In this project we will investigate the exponential distribution in R and compare it with the Central Limit Theorem.
This will be illustrated via simulation and associated explanatory text the properties of the distribution of the mean of 40 exponentials.
library(ggplot2) #load the following packages to support the analysis:
#knitr settings as follows:
knitr::opts_chunk$set(echo=TRUE, fig.path='part1/', fig.width=10, fig.height=6, cache=TRUE)
set.seed(10)
The exponential distribution can be simulated in R with rexp(n, lambda) where lambda is the rate parameter. The mean of exponential distribution is 1/lambda and the standard deviation is also 1/lambda. * Set lambda = 0.2 for all of the simulations, the number ofexponentials to 40, and number of simulations to 1000.
lambda <- 0.2 # setting lambda
n <- 40 # setting number of exponentials
sim <- 1000 # setting number of simulations
sim_run <- replicate(sim, rexp(n,lambda)) # run simulations
means_exp <- apply(sim_run, 2, mean) # calc the means of the exp simulations
The mean of the exponential distribution is 1/lambda. We are setting lambda as 0.2 for all simulations. As a result, the theoretical should be equal to 5 (1/.02).
sample_mean <- mean(means_exp)
theoretical_mean <- 1/lambda
cat("Sample Mean: ", sample_mean," ", "Theoretical Mean: ", theoretical_mean)
## Sample Mean: 5.04506 Theoretical Mean: 5
It appears the sample mean is comes very close to matching the theoretical mean.
# create a histogram of the exponential means to support further analysis & vertical line for theoretical mean
hist(means_exp, xlab="Mean of 40 Exponentials", ylab="Frequency", xlim=c(2,9), main="Distribution of the Averages for 40 Exponentials", col="red")
abline(v=mean(means_exp), lwd=5, col="blue")
This histogram shows the sample data and the theoretical mean line (blue).
sample_var <- var(means_exp) # calculate the sample variance
theoretical_var <- (1/lambda)^2/n # calculate the theoretical variance
cat("Sample Variance: ", sample_var," ", "Theoretical Variance: ",theoretical_var)
## Sample Variance: 0.6372544 Theoretical Variance: 0.625
The sample variance and the theoretical variance appear to be closely aligned.
# create a histogram with curves. Adjust the density and the breaks in the histogram to get more precise view of the data (test different levels and colors)
hist(means_exp, density=20, breaks=20, prob=TRUE, xlim=c(2,9), xlab="Mean of 40 Exponentials", ylab="Frequency", main="Distribution of the Averages for 40 Exponentials", col="green")
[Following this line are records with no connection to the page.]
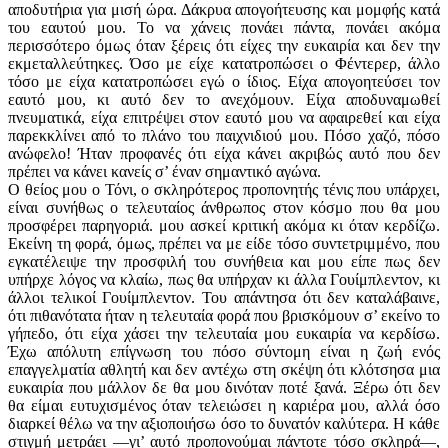
αποδυτήρια για μισή ώρα. Δάκρυα απογοήτευσης και μομφής κατά
του εαυτού μου. Το να χάνεις πονάει πάντα, πονάει ακόμα
περισσότερο όμως όταν ξέρεις ότι είχες την ευκαιρία και δεν την
εκμεταλλεύτηκες. Όσο με είχε κατατροπώσει ο Φέντερερ, άλλο
τόσο με είχα κατατροπώσει εγώ ο ίδιος. Είχα απογοητεύσει τον
εαυτό μου, κι αυτό δεν το ανεχόμουν. Είχα αποδυναμωθεί
πνευματικά, είχα επιτρέψει στον εαυτό μου να αφαιρεθεί και είχα
παρεκκλίνει από το πλάνο του παιχνιδιού μου. Πόσο χαζό, πόσο
ανώφελο! Ήταν προφανές ότι είχα κάνει ακριβώς αυτό που δεν
πρέπει να κάνει κανείς σ’ έναν σημαντικό αγώνα.
Ο θείος μου ο Τόνι, ο σκληρότερος προπονητής τένις που υπάρχει,
είναι συνήθως ο τελευταίος άνθρωπος στον κόσμο που θα μου
προσφέρει παρηγοριά. μου ασκεί κριτική ακόμα κι όταν κερδίζω.
Εκείνη τη φορά, όμως, πρέπει να με είδε τόσο συντετριμμένο, που
εγκατέλειψε την προσφιλή του συνήθεια και μου είπε πως δεν
υπήρχε λόγος να κλαίω, πως θα υπήρχαν κι άλλα Γουίμπλεντον, κι
άλλοι τελικοί Γουίμπλεντον. Του απάντησα ότι δεν καταλάβαινε,
ότι πιθανότατα ήταν η τελευταία φορά που βρισκόμουν σ’ εκείνο το
γήπεδο, ότι είχα χάσει την τελευταία μου ευκαιρία να κερδίσω.
Έχω απόλυτη επίγνωση του πόσο σύντομη είναι η ζωή ενός
επαγγελματία αθλητή και δεν αντέχω στη σκέψη ότι κλότσησα μια
ευκαιρία που μάλλον δε θα μου δινόταν ποτέ ξανά. Ξέρω ότι δεν
θα είμαι ευτυχισμένος όταν τελειώσει η καριέρα μου, αλλά όσο
διαρκεί θέλω να την αξιοποιήσω όσο το δυνατόν καλύτερα. Η κάθε
στιγμή μετράει —γι’ αυτό προπονούμαι πάντοτε τόσο σκληρά—,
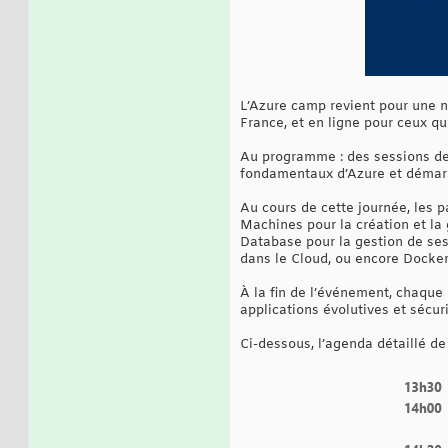
L’Azure camp revient pour une n
France, et en ligne pour ceux qu
Au programme : des sessions de
fondamentaux d’Azure et démarr
Au cours de cette journée, les p
Machines pour la création et la
Database pour la gestion de se
dans le Cloud, ou encore Docker
À la fin de l’événement, chaque
applications évolutives et sécur
Ci-dessous, l’agenda détaillé de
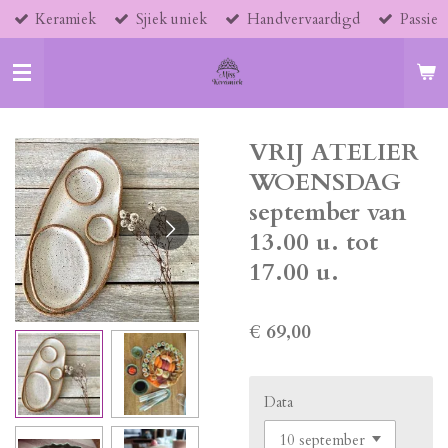
Keramiek
Sjiek uniek
Handvervaardigd
Passie
Ga
direct
naar
de
hoofdinhoud
VRIJ ATELIER
WOENSDAG
september van
13.00 u. tot
17.00 u.
€ 69,00
Data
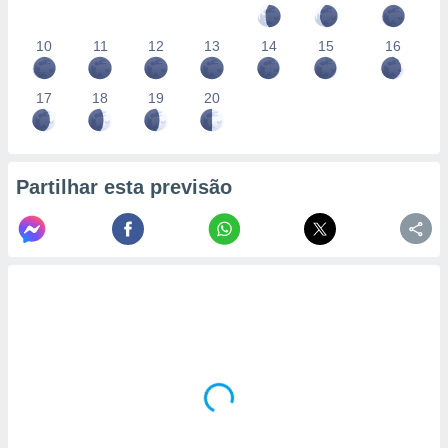
10
11
12
13
14
15
16
17
18
19
20
Partilhar esta previsão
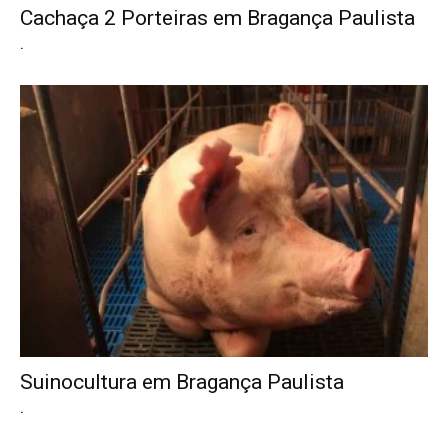
Cachaça 2 Porteiras em Bragança Paulista
.
Suinocultura em Bragança Paulista
.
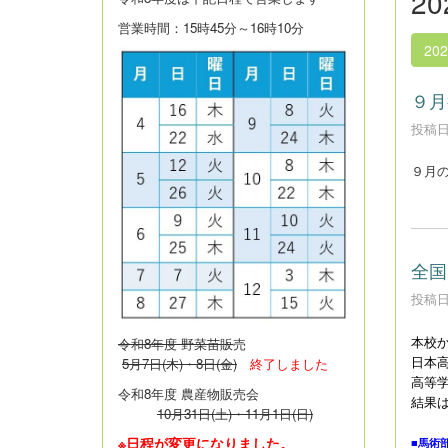
2
営業時間：15時45分～16時10分
20
９月
投稿日時
９月
全国
投稿日時
本校
令和8年度 野菜苗販
売
日本
5月7日(木)・8日(金)
終了しました
高等学
令和8年度 農産物販売会
結果
10月31日(土)・11月1日(日)
※日程が変更になりました。
■馬術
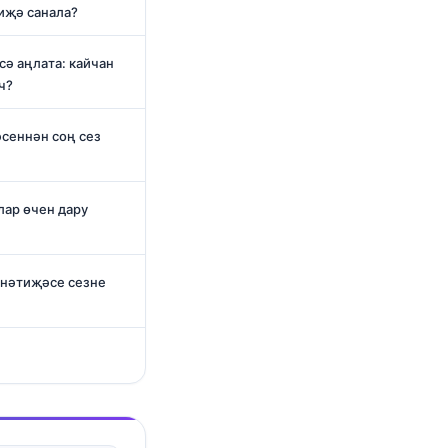
иҗә санала?
ә аңлата: кайчан
ч?
сеннән соң сез
лар өчен дару
 нәтиҗәсе сезне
curve(dnorm(x, mean=sample_mean, sd=sqrt(sample_var)), col="black", lwd=3, lty="dotted", add=TRUE)
curve(dnorm(x,theoretical_mean, sd=sqrt(theoretical_var)), col="blue", lwd=3, add=TRUE)
Based upon the results of the histogram, it does appear to be an approximately normal distribution.
Let’s take a look at the Confidence Intervals.
# generate the Confidence Intervals for the sample and theoretical (round to three decimal places)
sample_ci <- round(mean(means_exp) + c(-1,1)*1.96*sd(means_exp)/sqrt(n),3)
theoretical_ci <- theoretical_mean + c(-1,1)*1.96*sqrt(theoretical_var)/sqrt(n)
cat("Sample CI:", sample_ci," ","Theoretical CI:", theoretical_ci)
## Sample CI: 4.798 5.292 Theoretical CI: 4.755 5.245
The Confidence Intervals are very closely aligned.
qqnorm(means_exp)
qqline(means_exp, col="red", lwd=4)
It appears the distribution is approximately normal with some break away on the tail ends.